The board I'm trying has preinstalled uboot. The loader.efi won't boot. It looks like it don't read the UEFI environment variables from uboot or because of some other reason. How do I set these variables in uboot correctly, are the environment variables UEFI environment variables? It wasn't the FreeBSD version of uboot. In short, how do I use ubldr instead to load loader from the uboot?

Next question would be, which installation media would have ubldr in it? The RPI3 image had: u-boot.bin PCX ver. 2.5. It did not boot. How do I compile ubldr?


----------



## balanga (Jan 25, 2020)

Can you get serial access to the board?  It may give you some idea as to how the system wants to boot...

See https://www.denx.de/wiki/view/DULG/SystemSetup


----------



## acheron (Jan 25, 2020)

escape said:


> The board I'm trying has preinstalled uboot. The loader.efi won't boot. It looks like it don't read the UEFI environment variables from uboot or because of some other reason. How do I set these variables in uboot correctly, are the environment variables UEFI environment variables? It wasn't the FreeBSD version of uboot. In short, how do I use ubldr instead to load loader from the uboot?
> 
> Next question would be, which installation media would have ubldr in it? The RPI3 image had: u-boot.bin PCX ver. 2.5. It did not boot.

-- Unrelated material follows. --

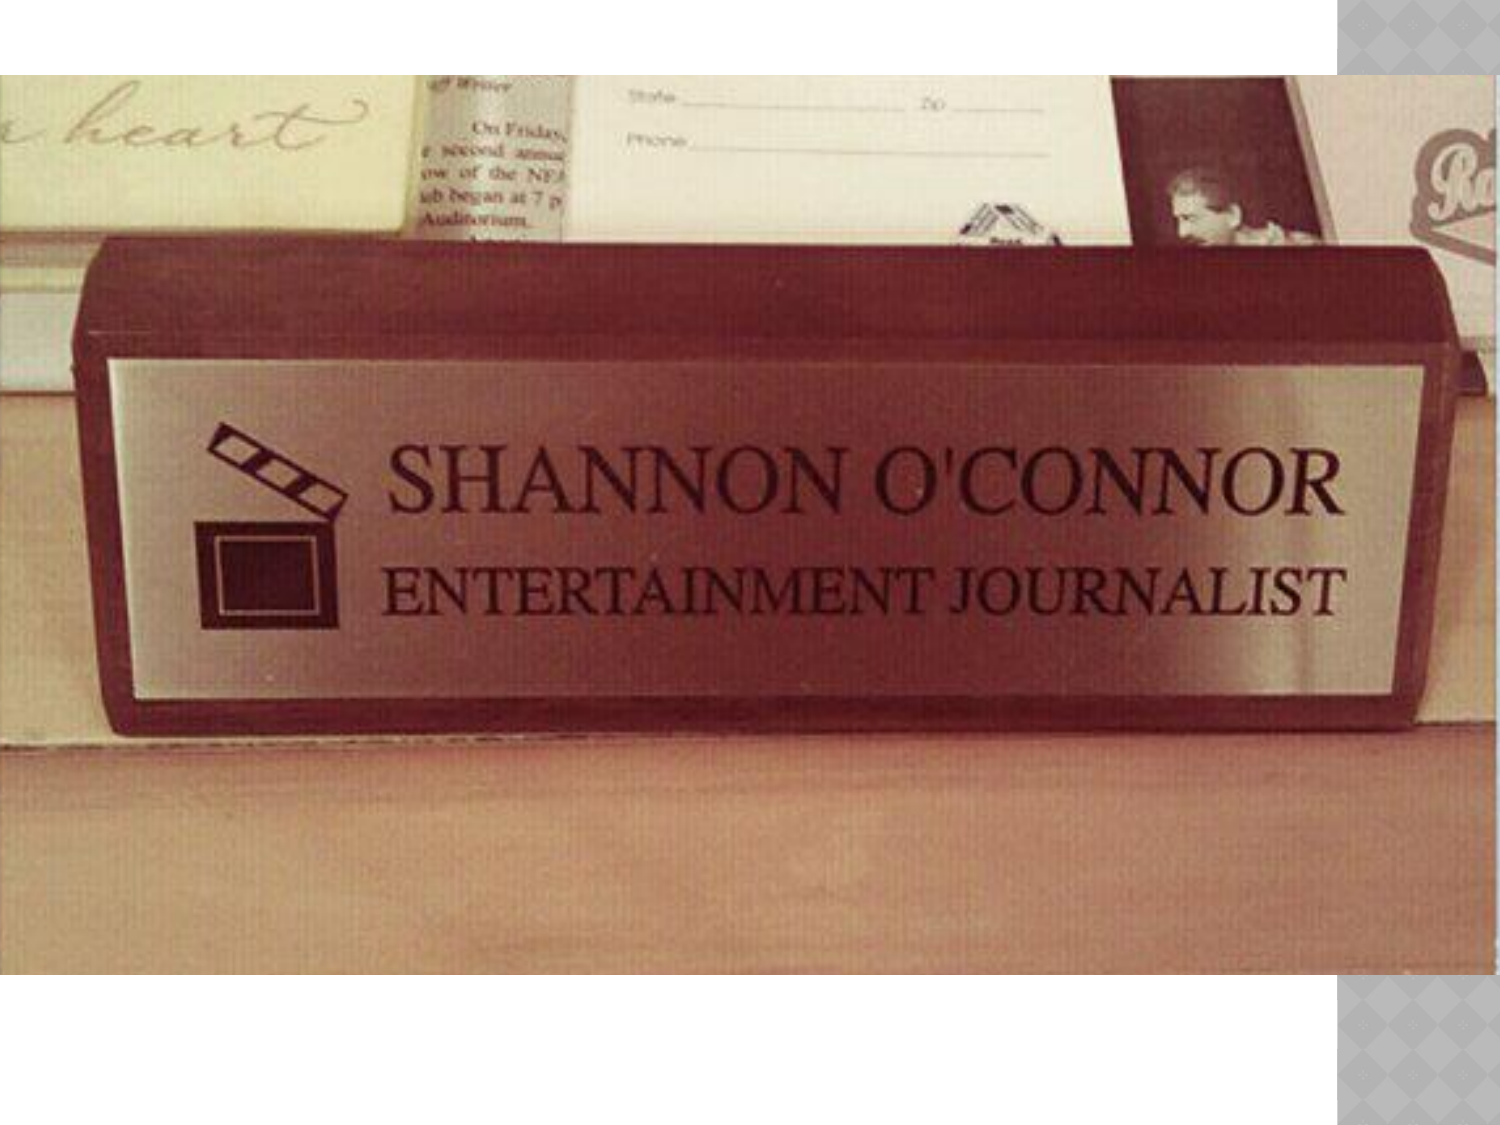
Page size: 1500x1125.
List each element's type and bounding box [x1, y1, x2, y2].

list [0, 74, 1500, 976]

How do I compile ubldr?


There is this old patch to get ubldr on arm64 but you'll need a uboot compiled with the uboot API.
You can also try to boot your board with booti (you'll need a recent -CURRENT) and a kernel compiled with LINUX_BOOT_ABI.
Only armv6/7 used to use ubldr, but I think we switched to EFI recently and don't use ubldr anymore.
What is the u-boot version of your board?


----------



## escape (Jan 28, 2020)

Yes, the uboot version was too old. After it was updated the loader found more partitions and then jammed. It went further. This time maby the memory addresses were not correct. Progress. Yes, serial connection was found, `cu` with baud rate 115200 worked in`/dev/ttyU0`.


----------



## escape (Feb 7, 2020)

What patch, where is it? Some instructions to compile 'ubldr' is at URL https://www.bidouilliste.com/blog/2015/11/27/Porting-FreeBSD-to-a-new-ARM-Board-Part-1/ I have not tried. It should work in DOS format? For example the makefile 'buildenvvars' option. Thanks for the help. 

e


----------